AV
El conflicto por los conciertos de BTS en el Estadio Nacional dio un giro inesperado. Tras la negativa inicial del IND, el Ministerio del Deporte abrió la puerta para que los shows del 14, 16 y 17 de octubre puedan realizarse, luego de recibir una nueva propuesta técnica de DG Medios. Pero más allá de los documentos y las cargas estructurales, hubo un factor que el Gobierno no midió: la capacidad de movilización de las ARMY.
Mientras las autoridades analizaban planos y normativas, las fanáticas de BTS hicieron lo que mejor saben hacer: organizarse, presionar y hacerse escuchar. En cuestión de horas levantaron campañas, coordinaron marchas, llenaron redes sociales y pusieron el tema en la agenda nacional. Su presencia frente al Estadio Nacional y en distintos puntos de Santiago dejó claro que no se trataba de un público pasivo, sino de una comunidad masiva, articulada y con una fuerza que ningún actor político había considerado.
Las ARMY demostraron que pueden mover miles de personas sin partidos, sin dirigentes y sin estructuras tradicionales. Su poder de convocatoria —probado en campañas globales, donaciones y activismo digital— terminó siendo un elemento que el Gobierno no anticipó y que, inevitablemente, influyó en el giro de la autoridad.

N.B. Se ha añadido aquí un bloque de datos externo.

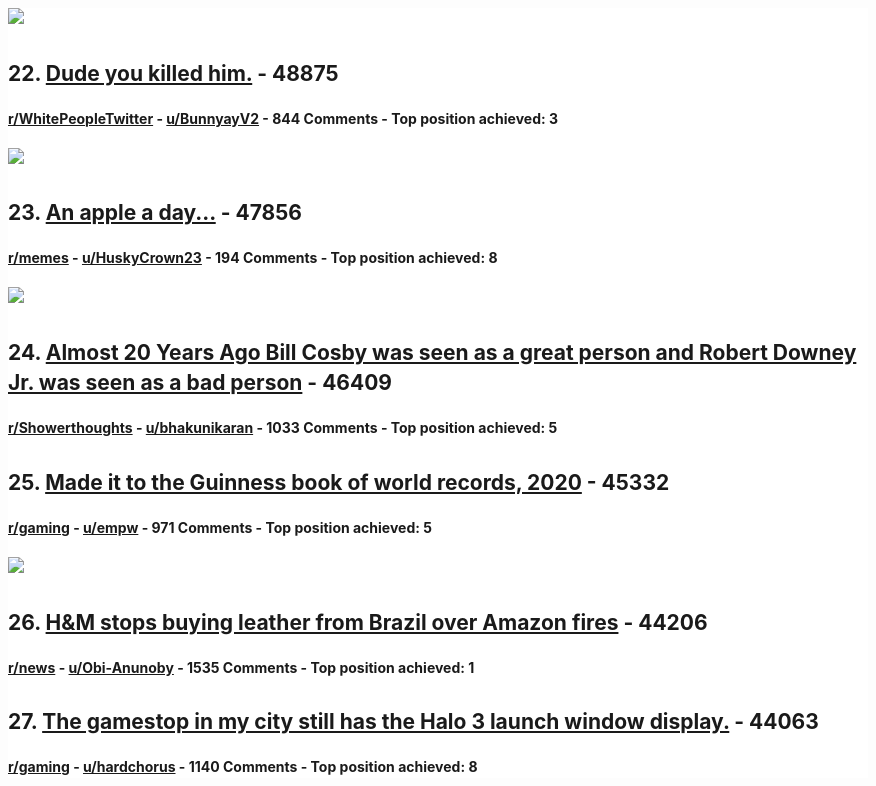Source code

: <a href="https://v.redd.it/5lrbdsuxj0l31"><img src="https://b.thumbs.redditmedia.com/D2RKB3b5uOrtiEBkLpEhNbihMUD73DTJ5vadqt2gIWY.jpg"></img></a>

## 22. [Dude you killed him.](http://reddit.com/r/WhitePeopleTwitter/comments/d0f4gl/dude_you_killed_him/) - 48875
#### [r/WhitePeopleTwitter](http://reddit.com/r/WhitePeopleTwitter) - [u/BunnyayV2](http://reddit.com/u/BunnyayV2) - 844 Comments - Top position achieved: 3

<a href="https://i.redd.it/6non3tltgyk31.jpg"><img src="https://b.thumbs.redditmedia.com/nEE1lZ6cVkOE0RUSAOtWQW3m3PnTIBhR_Gl2DxkfcNk.jpg"></img></a>

## 23. [An apple a day...](http://reddit.com/r/memes/comments/d0at0r/an_apple_a_day/) - 47856
#### [r/memes](http://reddit.com/r/memes) - [u/HuskyCrown23](http://reddit.com/u/HuskyCrown23) - 194 Comments - Top position achieved: 8

<a href="https://i.redd.it/n0q4y4wp0wk31.jpg"><img src="https://a.thumbs.redditmedia.com/IWa_q4-_bak3u8HEvafsIGmSLXboXOBhl4mAGQSrvT4.jpg"></img></a>

## 24. [Almost 20 Years Ago Bill Cosby was seen as a great person and Robert Downey Jr. was seen as a bad person](http://reddit.com/r/Showerthoughts/comments/d0k89l/almost_20_years_ago_bill_cosby_was_seen_as_a/) - 46409
#### [r/Showerthoughts](http://reddit.com/r/Showerthoughts) - [u/bhakunikaran](http://reddit.com/u/bhakunikaran) - 1033 Comments - Top position achieved: 5

## 25. [Made it to the Guinness book of world records, 2020](http://reddit.com/r/gaming/comments/d0iakx/made_it_to_the_guinness_book_of_world_records_2020/) - 45332
#### [r/gaming](http://reddit.com/r/gaming) - [u/empw](http://reddit.com/u/empw) - 971 Comments - Top position achieved: 5

<a href="https://i.redd.it/cf4j2dz1lzk31.jpg"><img src="https://b.thumbs.redditmedia.com/BLVFEOXlNCvgoHvKsY5VTT1AObRCwva3JEn88dr9KSo.jpg"></img></a>

## 26. [H&amp;M stops buying leather from Brazil over Amazon fires](http://reddit.com/r/news/comments/d0fkq4/hm_stops_buying_leather_from_brazil_over_amazon/) - 44206
#### [r/news](http://reddit.com/r/news) - [u/Obi-Anunoby](http://reddit.com/u/Obi-Anunoby) - 1535 Comments - Top position achieved: 1

## 27. [The gamestop in my city still has the Halo 3 launch window display.](http://reddit.com/r/gaming/comments/d0gfdq/the_gamestop_in_my_city_still_has_the_halo_3/) - 44063
#### [r/gaming](http://reddit.com/r/gaming) - [u/hardchorus](http://reddit.com/u/hardchorus) - 1140 Comments - Top position achieved: 8
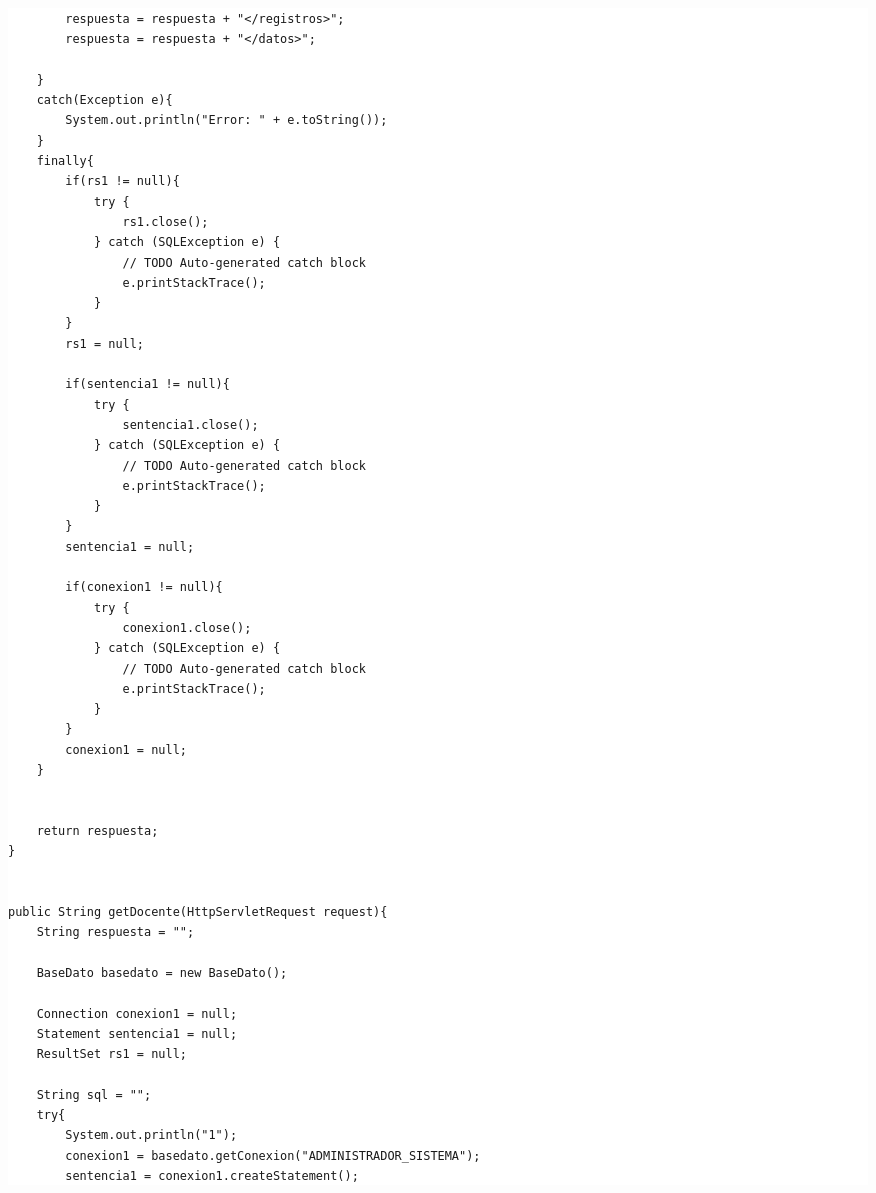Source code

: 			respuesta = respuesta + "</registros>";
			respuesta = respuesta + "</datos>";
			
		}
		catch(Exception e){
			System.out.println("Error: " + e.toString());
		}
		finally{
			if(rs1 != null){
				try {
					rs1.close();
				} catch (SQLException e) {
					// TODO Auto-generated catch block
					e.printStackTrace();
				}
			}
			rs1 = null;
			
			if(sentencia1 != null){
				try {
					sentencia1.close();
				} catch (SQLException e) {
					// TODO Auto-generated catch block
					e.printStackTrace();
				}
			}
			sentencia1 = null;
			
			if(conexion1 != null){
				try {
					conexion1.close();
				} catch (SQLException e) {
					// TODO Auto-generated catch block
					e.printStackTrace();
				}
			}
			conexion1 = null;
		}
		
		
		return respuesta;
	}
	
	
	public String getDocente(HttpServletRequest request){
		String respuesta = "";
		
		BaseDato basedato = new BaseDato();
		
		Connection conexion1 = null;
		Statement sentencia1 = null;
		ResultSet rs1 = null;
		
		String sql = "";
		try{
			System.out.println("1");
			conexion1 = basedato.getConexion("ADMINISTRADOR_SISTEMA");
			sentencia1 = conexion1.createStatement();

Con la nueva propuesta técnica de DG Medios, el Ministerio del Deporte abrió la posibilidad de autorizar el recinto, siempre que la productora cumpla con las exigencias sobre cargas, protección del césped, operación del montaje y mitigación agronómica. Pero el mensaje ya quedó instalado: las ARMY no solo llenan estadios, también mueven decisiones.
Por ahora, los conciertos siguen en evaluación. No están cancelados ni confirmados. Pero el escenario cambió. Y cambió, en buena parte, porque un fandom global mostró que su voz pesa más de lo que el Gobierno imaginó.